It’s about connecting, not collecting

accept ignore

The debate about this decision is heating up once again.

In the past week, some new logs have been thrown on the fire of a longstanding debate: should LinkedIn users seek to connect with EVERYONE, or should they be more selective? The latest brouhaha started with a piece by well-respected personal-branding expert Dan Schwabel, “Why I Accept All LinkedIn Contact Requests.” Schwabel gave five reasons for recommending an “all aboard” approach, while conceding that “[t]here’s always a lot of criticism around this piece of advice.”

Well, there was more criticism to follow in the comments to Schwabel’s post. One example was this from Robby Slaughter: 

Let’s assume everyone used Mr. Schawbel’s approach to LinkedIn. If that were the case, it would cease to be a social network. It would become a list. We already have that list. It’s called the phone books. If a strategy depends on other people not adopting that same strategy in the long run, it’s an inadvisable strategy.

The argument didn’t end there. As Schwabel’s critics made their voices heard, other bloggers and commenters joined the conversation to defend his opinion. One notable voice was Doug Karr, who said this:

Folks… what the heck is the use of a social network that spans cities, states, countries, time zones and continents if you’re not using it? You really believe the best use of this incredible resource is simply to reproduce your offline network online?

Why don’t you just go pull out your old rolodex and call your high school buddies up to play Dungeons and Dragons?

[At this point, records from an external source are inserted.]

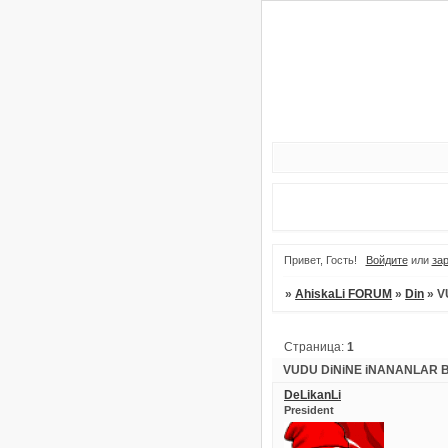
Привет, Гость!
Войдите
или
за
»
AhiskaLi FORUM
»
Din
»
V
Страница:
1
VUDU DiNiNE iNANANLAR 
DeLikanLi
President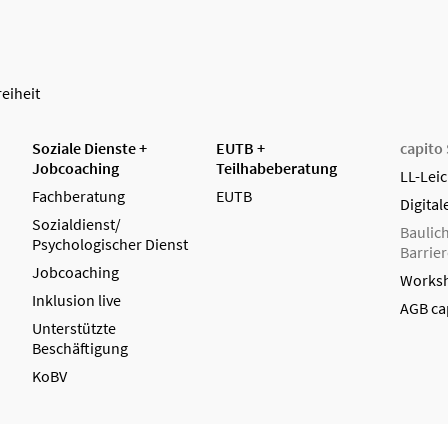
reiheit
Soziale Dienste +
EUTB +
capito
Jobcoaching
Teilhabeberatung
LL-Lei
Fachberatung
EUTB
Digital
Sozialdienst/
Baulic
Psychologischer Dienst
Barrier
Jobcoaching
Works
Inklusion live
AGB cap
Unterstützte
Beschäftigung
KoBV
Datenschutz
Impressum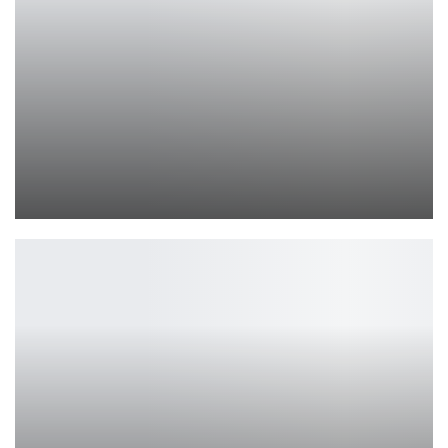
Redmi Note 15 стартовал в России
Петрович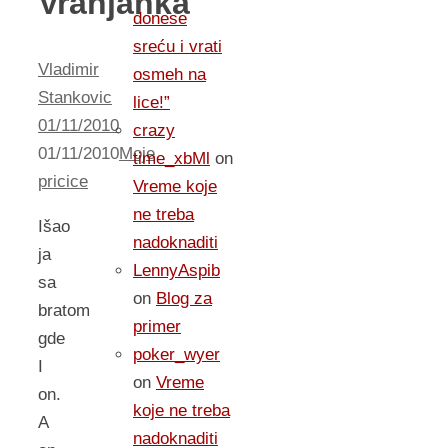
Vranjanka
donese
sreću i vrati
Vladimir
osmeh na
Stankovic
lice!”
01/11/2010
crazy
01/11/2010
Moje
time_xbMl
on
pricice
Vreme koje
ne treba
Išao
nadoknaditi
ja
LennyAspib
sa
on
Blog za
bratom
primer
gde
poker_wyer
I
on
Vreme
on.
koje ne treba
A
nadoknaditi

Despite the fact I hate Dungeons & Dragons, Karr does make one good central argument: there are few absolutes in social media. The minute you say “only connect with those you know offline,” you’ll find an exception to the rule–just as you would if you said “you should connect with everyone.” However, I don’t think the issue is connecting with people you truly know offline vs only knowing online. You can build trust with those in the latter category. It’s more an issue of whether you seek to connect with only those you know–online or off–or if you include those you don’t know. And by those terms, my strong opinion is that there are a few good reasons to err on the side of being more selective when it comes to making connections on LinkedIn. Why?

1. Doing so is consistent with LinkedIn’s user agreement. This is perhaps the best argument against seeking to connect with a broad audience. As I mentioned in a post last week, connecting with those you don’t know can result in your LinkedIn account being restricted. This only affects the connections you seek to make of course, so how about your approach when deciding whether to accept connection requests? Read on.

2. Dunbar’s number affects all of us. I’ve written before about Dunbar’s number which posits that since time is finite, we can only maintain so many relationships before the quality of each of those individual relationships begins to suffer. In other words, in trying to reach everyone, you’re going to be much less available to anyone. My belief is that less is more, and–as I’ve also written before–this is even more true in today’s communication environment.

3. Being selective in making connection requests VASTLY improves your ability to get real value out of your network. One of my favorite things about LinkedIn is its ability to expose the interconnections within your network. By revealing who is connected to whom, I can understand the best opportunities to make new connections, when appropriate. If my first degree connections are people known to me, that is, I can leverage that relationship to access people I don’t yet know who may be a resource to me or I a resource to them. If my first degree connections are more tenuous, however, I may not get very far. (Here’s one example that shows the power of this approach, involving advanced search.)  While going right to the source–a new connection–may seem more efficient, it actually just muddies the water and gives the impression of mutual trust where none exists.

4. Doing so limits your exposure to spam/bots/etc. This has been mentioned by others, but it’s worth repeating. As Karr points out in his post, you can always delete people after you’ve connected with them should they prove to be spammers (or not people at all). However, this seems backwards to me. I’d prefer to use more discretion upfront and avoid any problems–especially given that some of the information you’re giving away on LinkedIn may be sensitive.

Now, everyone’s needs are a little different, and I know people who take a more expansive view on connections who nevertheless use LinkedIn effectively. Still, my advice remains the same: LinkedIn is about connecting with people, not simply a means for collecting people. Quality of connections, that is, beats quantity.